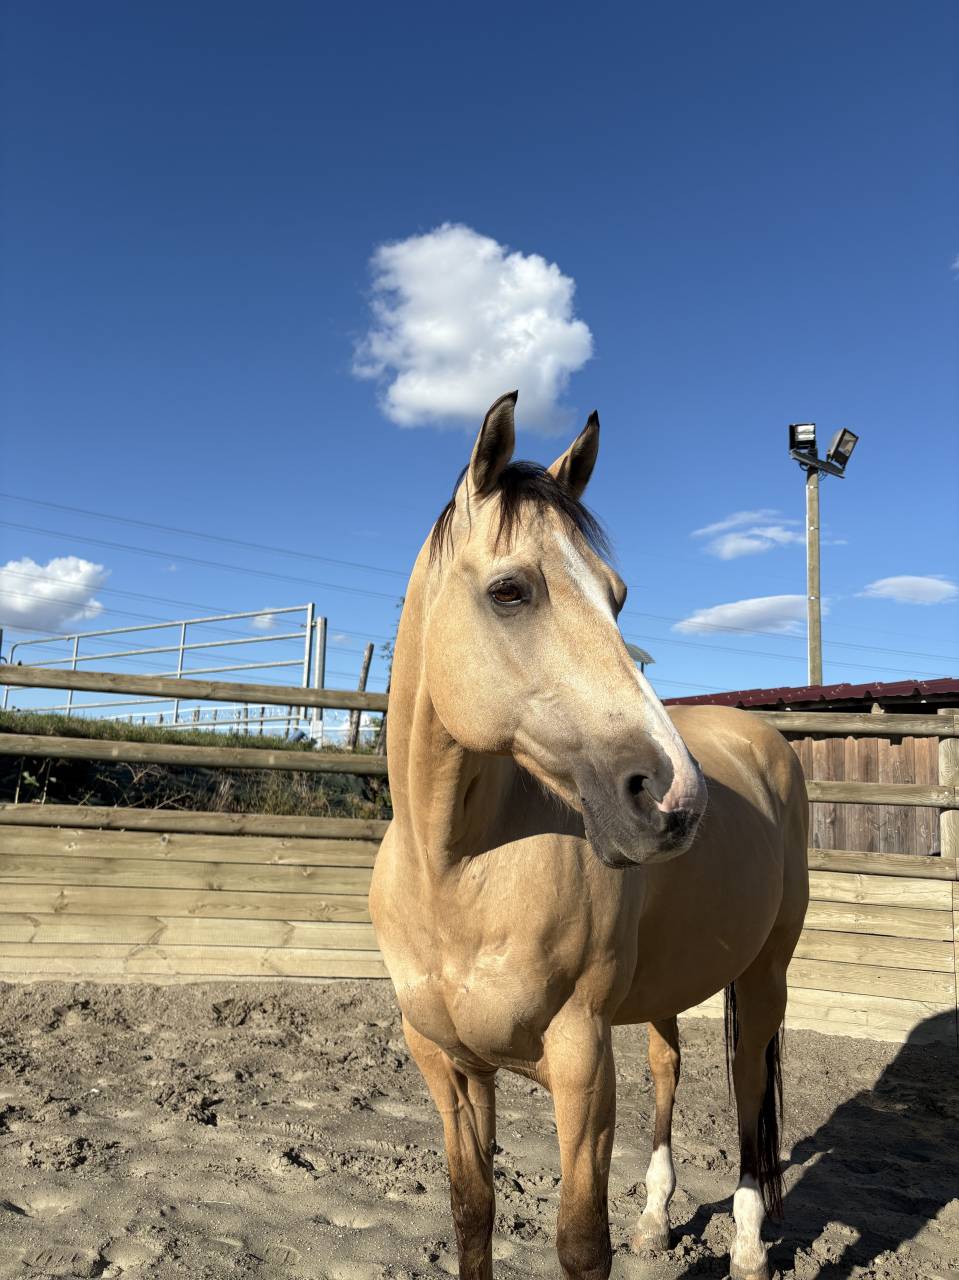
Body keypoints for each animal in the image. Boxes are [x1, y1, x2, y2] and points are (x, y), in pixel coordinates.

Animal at [369, 391, 809, 1280]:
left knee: (747, 1084)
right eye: (510, 591)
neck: (457, 869)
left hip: (764, 975)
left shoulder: (580, 1061)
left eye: (618, 594)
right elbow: (472, 1215)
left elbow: (579, 1243)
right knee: (669, 1064)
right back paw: (656, 1219)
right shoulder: (447, 1065)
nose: (674, 799)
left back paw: (749, 1244)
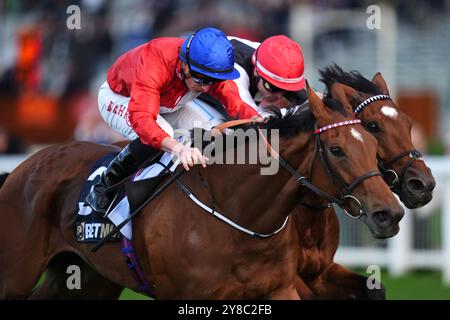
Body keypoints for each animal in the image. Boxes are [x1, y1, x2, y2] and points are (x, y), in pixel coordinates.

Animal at [0, 86, 404, 298]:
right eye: (336, 149)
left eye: (371, 140)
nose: (391, 212)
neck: (239, 214)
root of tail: (20, 169)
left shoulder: (279, 288)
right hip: (17, 275)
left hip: (86, 277)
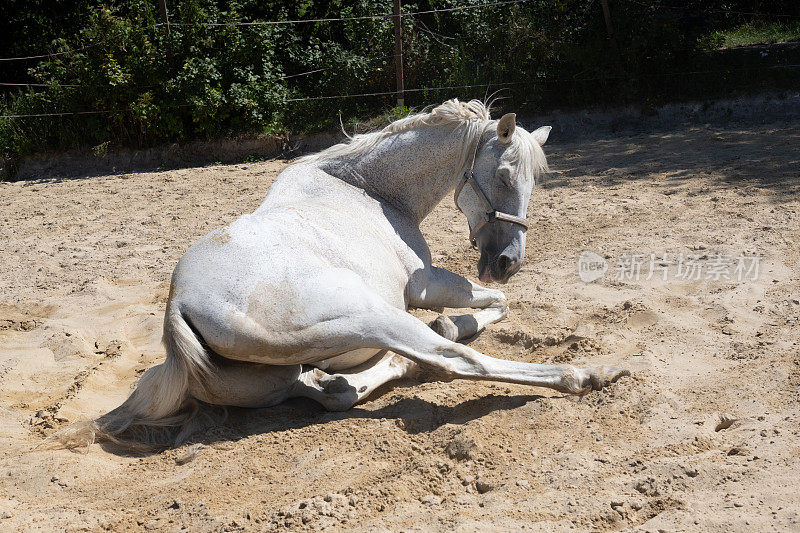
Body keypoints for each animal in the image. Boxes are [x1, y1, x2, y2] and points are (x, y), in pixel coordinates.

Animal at [59, 98, 628, 448]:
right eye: (506, 174)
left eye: (536, 178)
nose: (508, 262)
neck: (368, 189)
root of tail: (179, 303)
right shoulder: (424, 285)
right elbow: (490, 307)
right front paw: (457, 319)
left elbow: (488, 306)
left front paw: (454, 319)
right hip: (372, 315)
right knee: (452, 361)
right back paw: (587, 374)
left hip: (268, 379)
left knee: (336, 389)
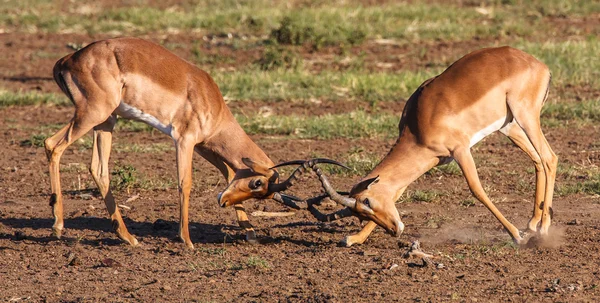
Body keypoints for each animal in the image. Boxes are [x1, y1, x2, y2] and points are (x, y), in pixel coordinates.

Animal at [45, 36, 342, 249]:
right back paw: (58, 226)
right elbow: (185, 183)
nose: (223, 202)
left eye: (262, 192)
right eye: (257, 183)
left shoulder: (204, 146)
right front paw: (187, 240)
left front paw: (251, 233)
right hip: (92, 114)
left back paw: (128, 238)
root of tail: (68, 59)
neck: (210, 99)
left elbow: (229, 173)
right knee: (52, 145)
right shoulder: (184, 139)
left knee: (98, 168)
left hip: (107, 121)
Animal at [308, 47, 556, 247]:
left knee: (549, 158)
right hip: (509, 127)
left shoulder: (460, 150)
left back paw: (543, 229)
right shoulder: (432, 160)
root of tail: (539, 65)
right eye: (361, 215)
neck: (418, 126)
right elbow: (398, 191)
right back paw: (533, 223)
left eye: (367, 201)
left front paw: (516, 236)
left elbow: (477, 190)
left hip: (526, 117)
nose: (395, 230)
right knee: (537, 160)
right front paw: (354, 238)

══════════

◆ **What the exercise asks**: Return every line above that contains the word "back".

◆ **Result**:
right back paw: (656, 1219)
left back paw: (749, 1244)
right back paw: (587, 374)
right back paw: (58, 226)
left back paw: (128, 238)
left back paw: (543, 229)
right back paw: (533, 223)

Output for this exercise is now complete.